Volunteer Day was on Saturday, May 7th and we lucked out with some overcast for much of the morning masking the hot Texas sun. This was our largest turnout ever with more than 100 people showing up with pickup trucks, chainsaws, buck saws and loppers. They did an incredible job of taking apart the trees that lay on our fences and tour paths and built up some truly large burn piles. After some hot sweaty work (I’m thinking of billing Volunteer Day as a weight loss program!) we fed everyone some fantastic BBQ from the Texas Twisted Skillet in Florence and sent them home to recover. We HUGELY appreciate all those who helped make our recovery a fairly painless process – Our thanks to all of you!!
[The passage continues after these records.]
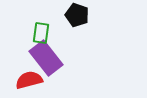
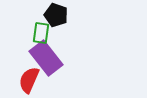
black pentagon: moved 21 px left
red semicircle: rotated 52 degrees counterclockwise
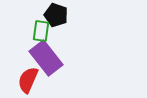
green rectangle: moved 2 px up
red semicircle: moved 1 px left
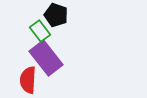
green rectangle: moved 1 px left; rotated 45 degrees counterclockwise
red semicircle: rotated 20 degrees counterclockwise
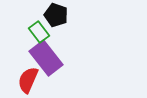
green rectangle: moved 1 px left, 1 px down
red semicircle: rotated 20 degrees clockwise
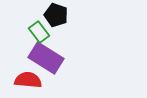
purple rectangle: rotated 20 degrees counterclockwise
red semicircle: rotated 72 degrees clockwise
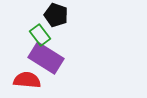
green rectangle: moved 1 px right, 3 px down
red semicircle: moved 1 px left
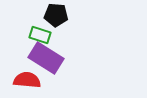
black pentagon: rotated 15 degrees counterclockwise
green rectangle: rotated 35 degrees counterclockwise
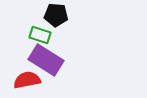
purple rectangle: moved 2 px down
red semicircle: rotated 16 degrees counterclockwise
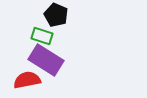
black pentagon: rotated 20 degrees clockwise
green rectangle: moved 2 px right, 1 px down
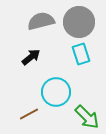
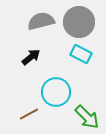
cyan rectangle: rotated 45 degrees counterclockwise
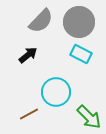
gray semicircle: rotated 148 degrees clockwise
black arrow: moved 3 px left, 2 px up
green arrow: moved 2 px right
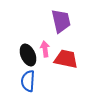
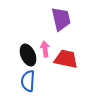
purple trapezoid: moved 2 px up
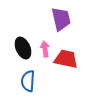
black ellipse: moved 5 px left, 7 px up
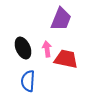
purple trapezoid: rotated 35 degrees clockwise
pink arrow: moved 2 px right
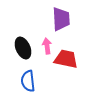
purple trapezoid: rotated 25 degrees counterclockwise
pink arrow: moved 3 px up
blue semicircle: rotated 10 degrees counterclockwise
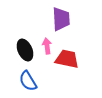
black ellipse: moved 2 px right, 2 px down
red trapezoid: moved 1 px right
blue semicircle: rotated 25 degrees counterclockwise
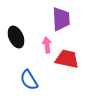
pink arrow: moved 1 px up
black ellipse: moved 9 px left, 13 px up
blue semicircle: moved 1 px right, 1 px up
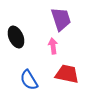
purple trapezoid: rotated 15 degrees counterclockwise
pink arrow: moved 6 px right, 1 px down
red trapezoid: moved 15 px down
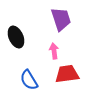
pink arrow: moved 1 px right, 5 px down
red trapezoid: rotated 20 degrees counterclockwise
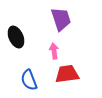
blue semicircle: rotated 10 degrees clockwise
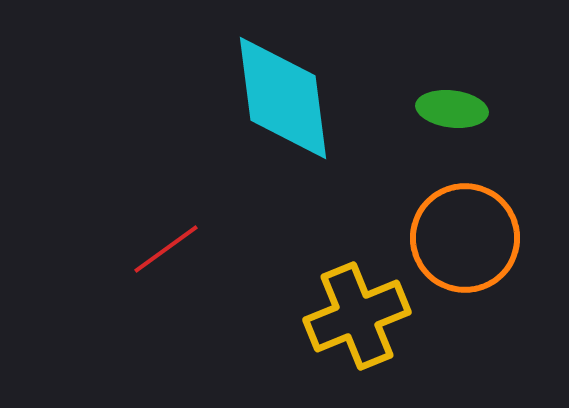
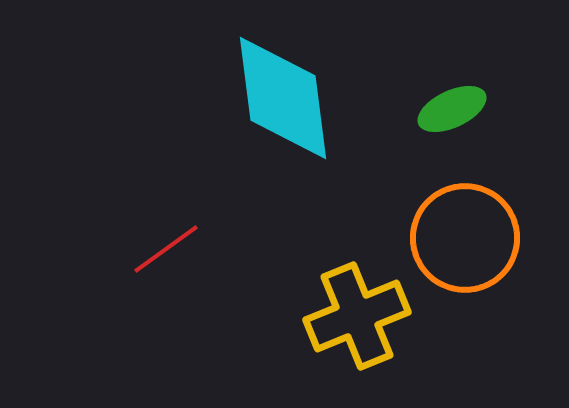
green ellipse: rotated 32 degrees counterclockwise
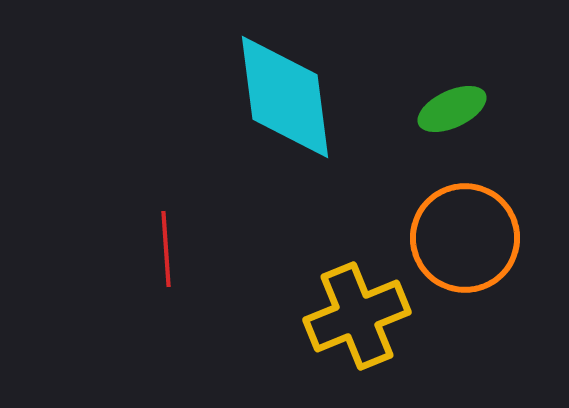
cyan diamond: moved 2 px right, 1 px up
red line: rotated 58 degrees counterclockwise
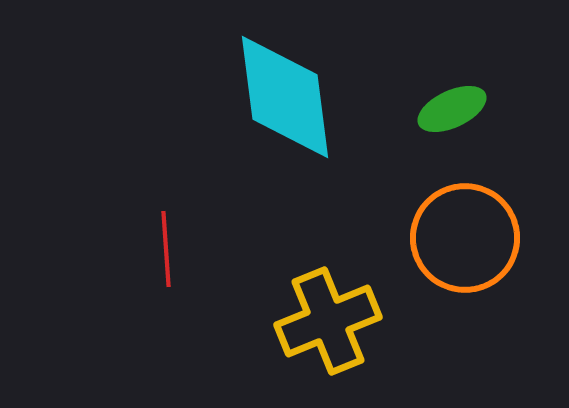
yellow cross: moved 29 px left, 5 px down
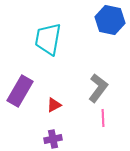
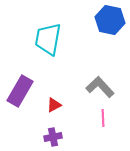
gray L-shape: moved 2 px right, 1 px up; rotated 80 degrees counterclockwise
purple cross: moved 2 px up
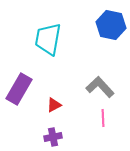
blue hexagon: moved 1 px right, 5 px down
purple rectangle: moved 1 px left, 2 px up
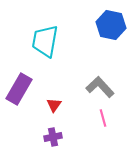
cyan trapezoid: moved 3 px left, 2 px down
red triangle: rotated 28 degrees counterclockwise
pink line: rotated 12 degrees counterclockwise
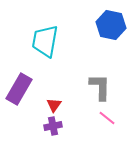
gray L-shape: rotated 44 degrees clockwise
pink line: moved 4 px right; rotated 36 degrees counterclockwise
purple cross: moved 11 px up
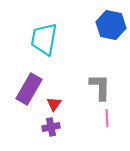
cyan trapezoid: moved 1 px left, 2 px up
purple rectangle: moved 10 px right
red triangle: moved 1 px up
pink line: rotated 48 degrees clockwise
purple cross: moved 2 px left, 1 px down
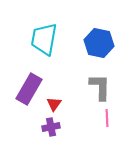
blue hexagon: moved 12 px left, 18 px down
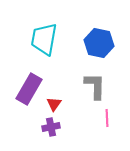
gray L-shape: moved 5 px left, 1 px up
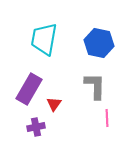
purple cross: moved 15 px left
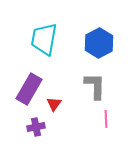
blue hexagon: rotated 20 degrees clockwise
pink line: moved 1 px left, 1 px down
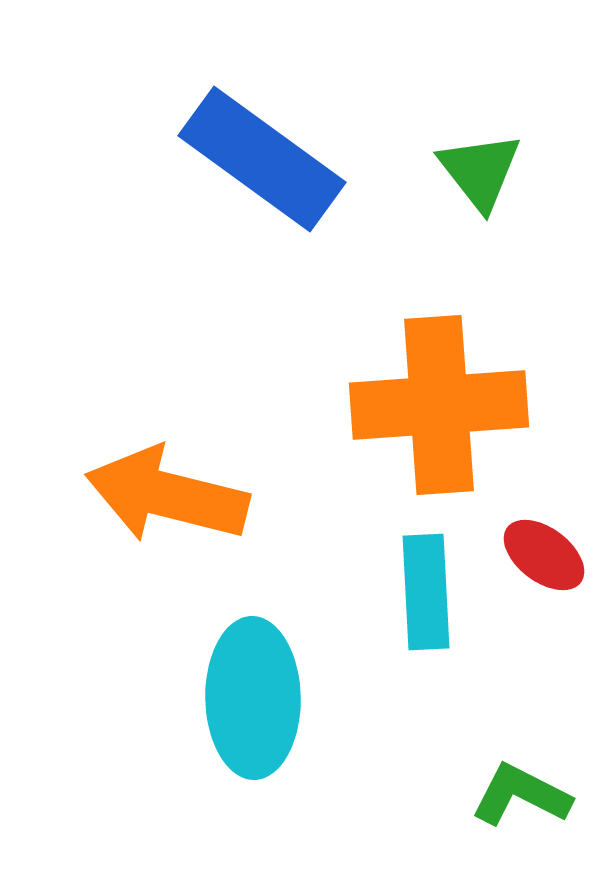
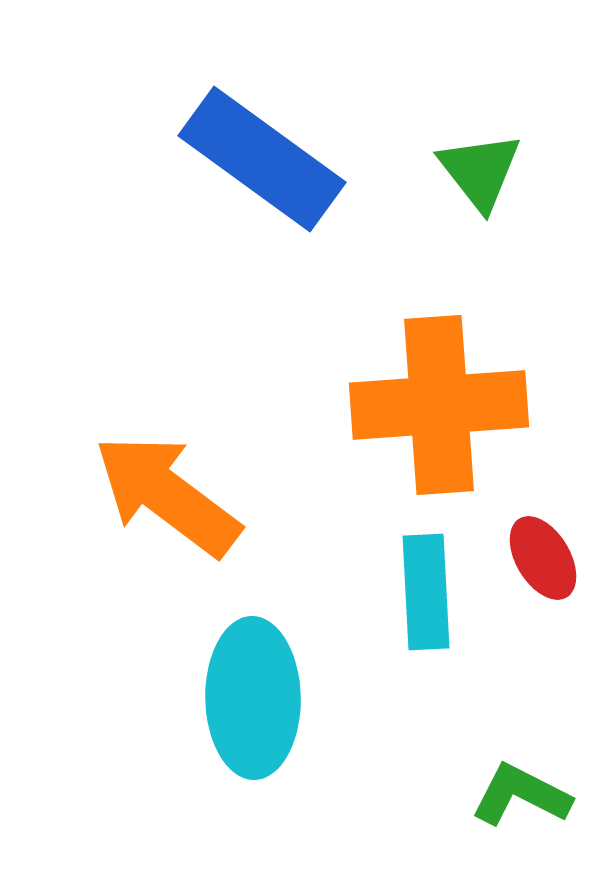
orange arrow: rotated 23 degrees clockwise
red ellipse: moved 1 px left, 3 px down; rotated 22 degrees clockwise
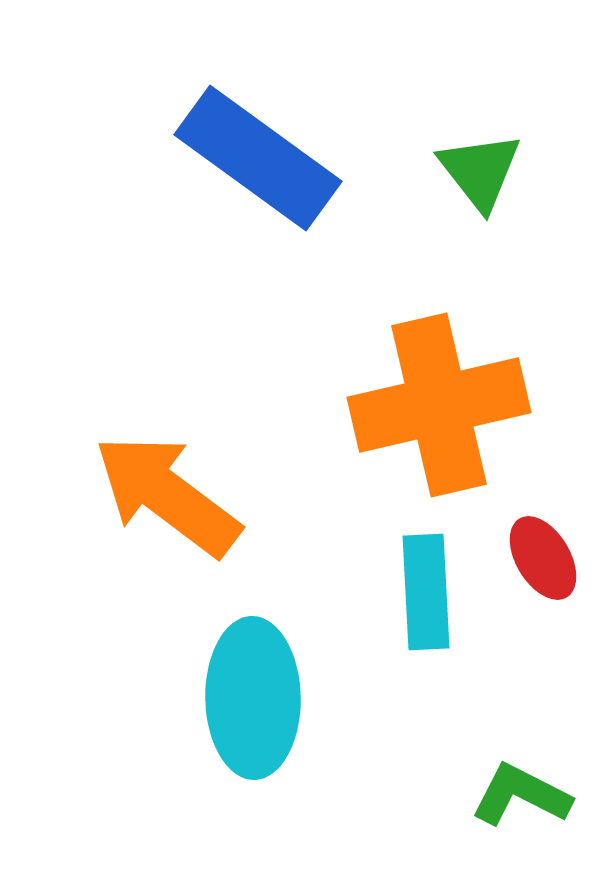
blue rectangle: moved 4 px left, 1 px up
orange cross: rotated 9 degrees counterclockwise
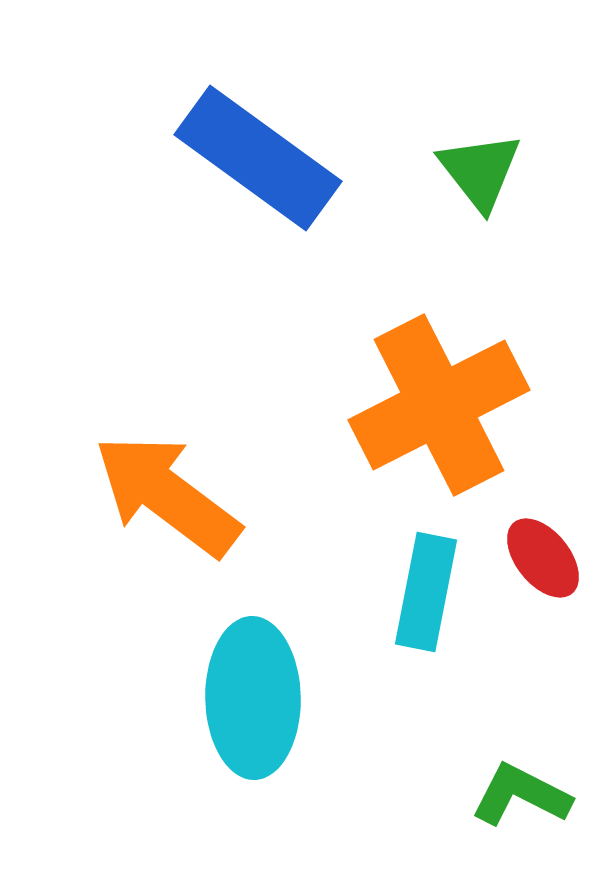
orange cross: rotated 14 degrees counterclockwise
red ellipse: rotated 8 degrees counterclockwise
cyan rectangle: rotated 14 degrees clockwise
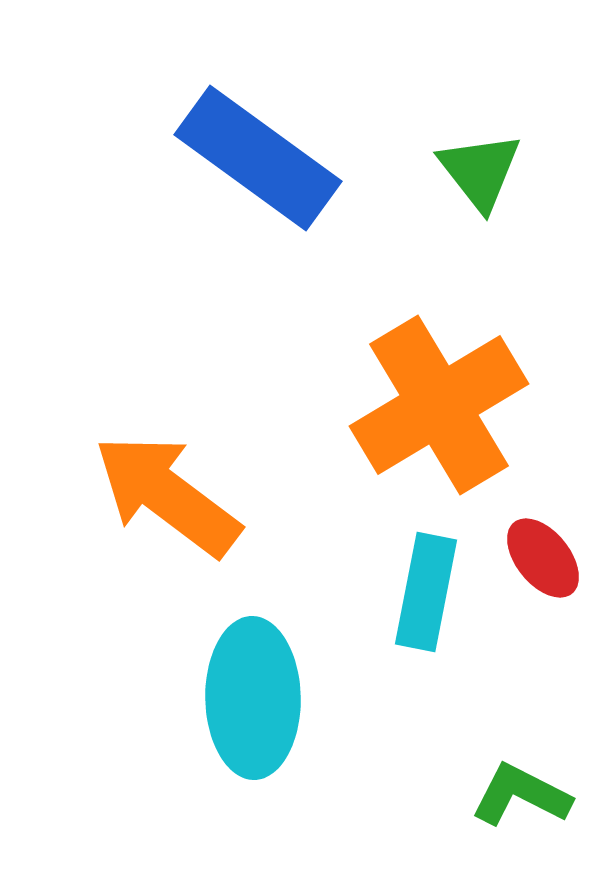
orange cross: rotated 4 degrees counterclockwise
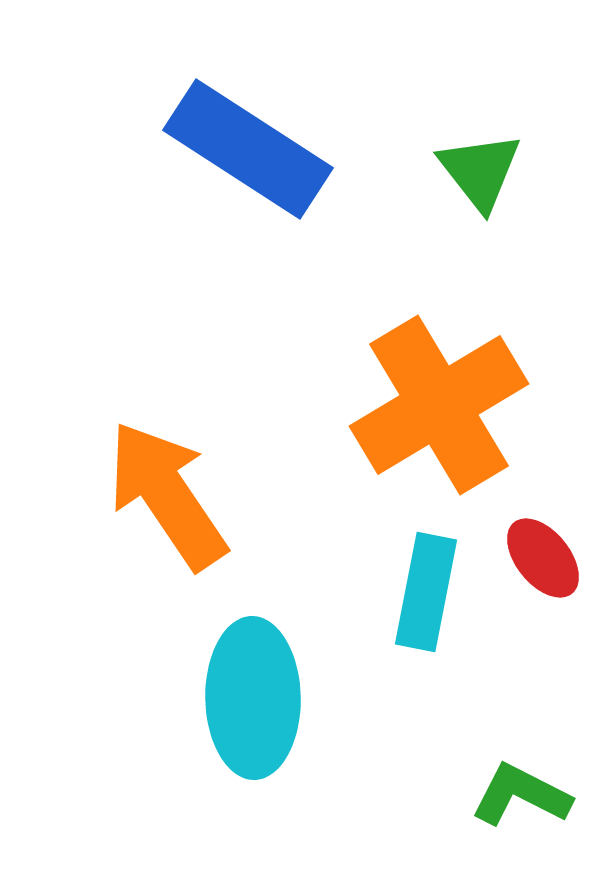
blue rectangle: moved 10 px left, 9 px up; rotated 3 degrees counterclockwise
orange arrow: rotated 19 degrees clockwise
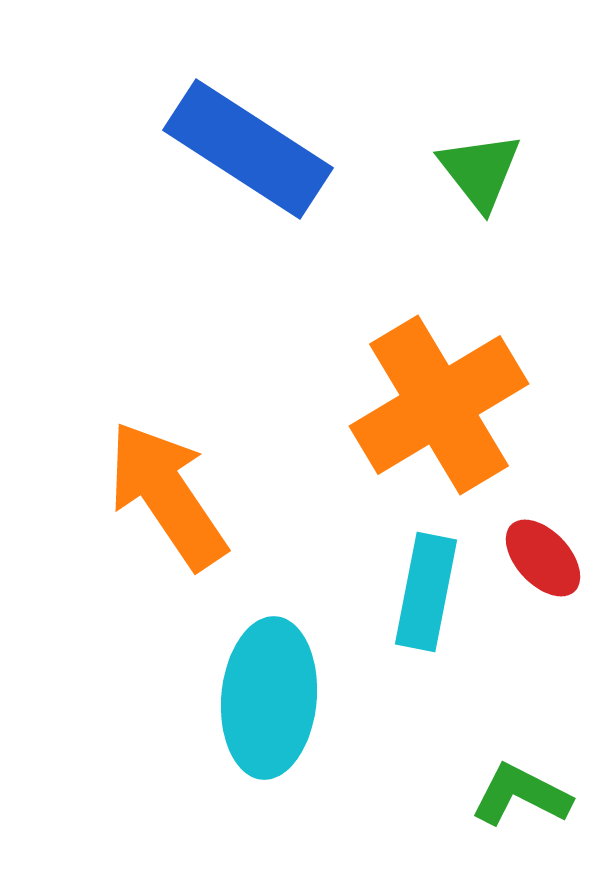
red ellipse: rotated 4 degrees counterclockwise
cyan ellipse: moved 16 px right; rotated 6 degrees clockwise
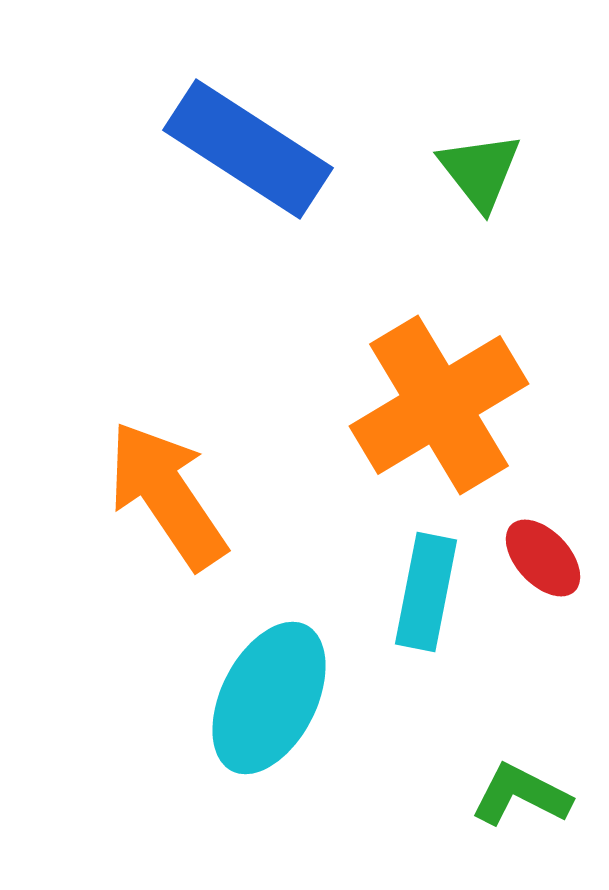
cyan ellipse: rotated 22 degrees clockwise
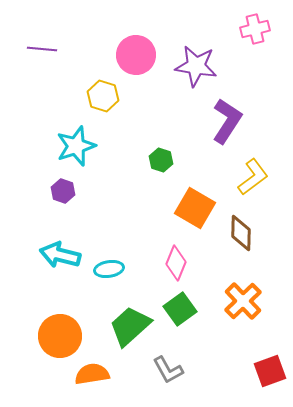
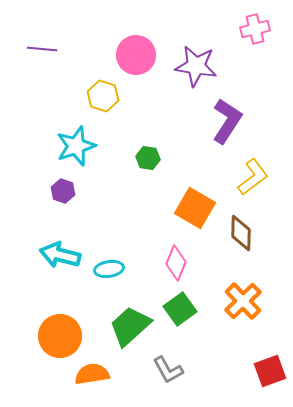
green hexagon: moved 13 px left, 2 px up; rotated 10 degrees counterclockwise
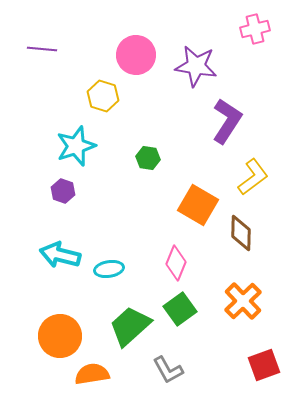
orange square: moved 3 px right, 3 px up
red square: moved 6 px left, 6 px up
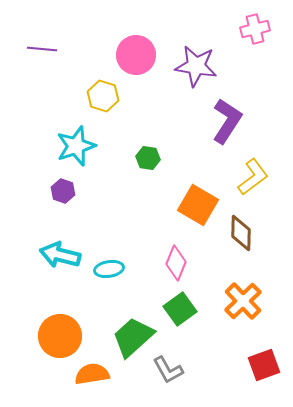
green trapezoid: moved 3 px right, 11 px down
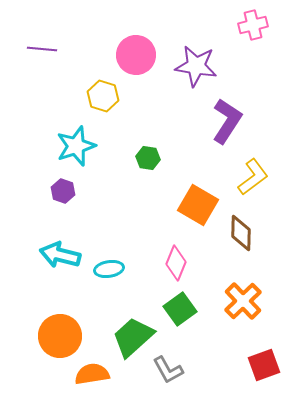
pink cross: moved 2 px left, 4 px up
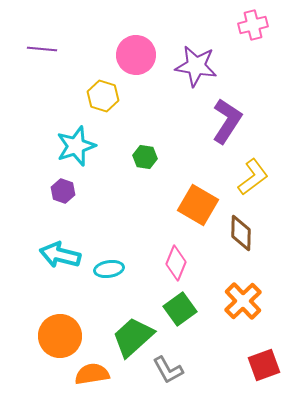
green hexagon: moved 3 px left, 1 px up
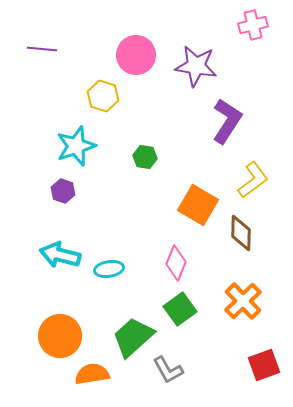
yellow L-shape: moved 3 px down
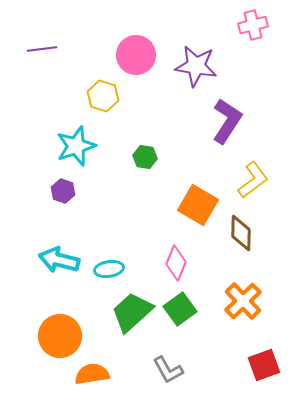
purple line: rotated 12 degrees counterclockwise
cyan arrow: moved 1 px left, 5 px down
green trapezoid: moved 1 px left, 25 px up
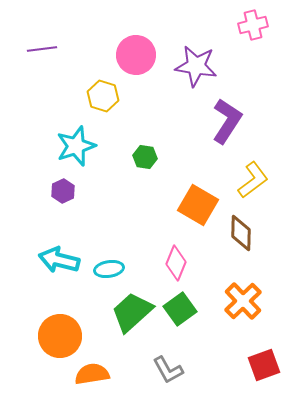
purple hexagon: rotated 15 degrees clockwise
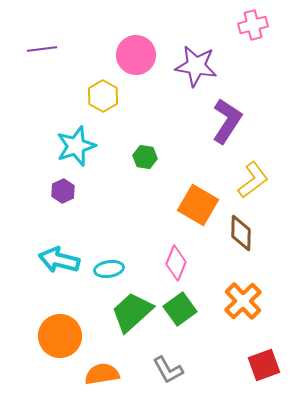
yellow hexagon: rotated 12 degrees clockwise
orange semicircle: moved 10 px right
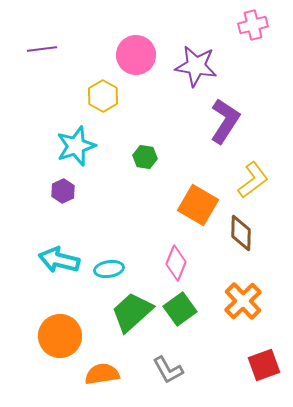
purple L-shape: moved 2 px left
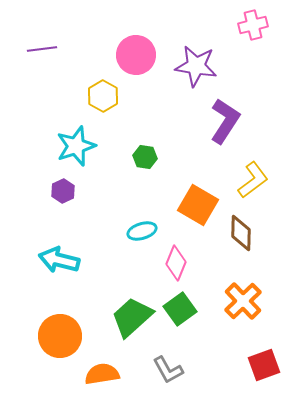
cyan ellipse: moved 33 px right, 38 px up; rotated 8 degrees counterclockwise
green trapezoid: moved 5 px down
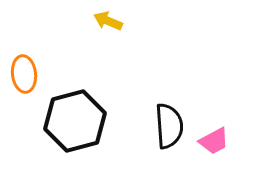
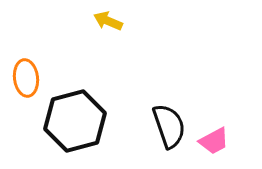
orange ellipse: moved 2 px right, 4 px down
black semicircle: rotated 15 degrees counterclockwise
I first came to Gault in 1999 as an escape from other archaeological paperwork and because Mike let me excavate. It quickly became apparent that this was a very special place – not just the amazing archaeology but the team of people Dr. Michael Collins had gathered to investigate it. I stayed for over 23 years – excavating, analyzing, writing and curating the Gault materials – and helping to set up the Gault School of Archaeological Research to continue the dream of research and education that Mike and I had. I owe a great deal to Mike Collins and I have learned a tremendous amount from him. The time has come to pass the baton to someone else and I will be leaving the GSAR at the end of the summer and Sergio Ayala will be taking over the reigns of the nonprofit as interim Executive Director. I have a lot of work to catch up on so I’m sure everyone interested will see me fairly often.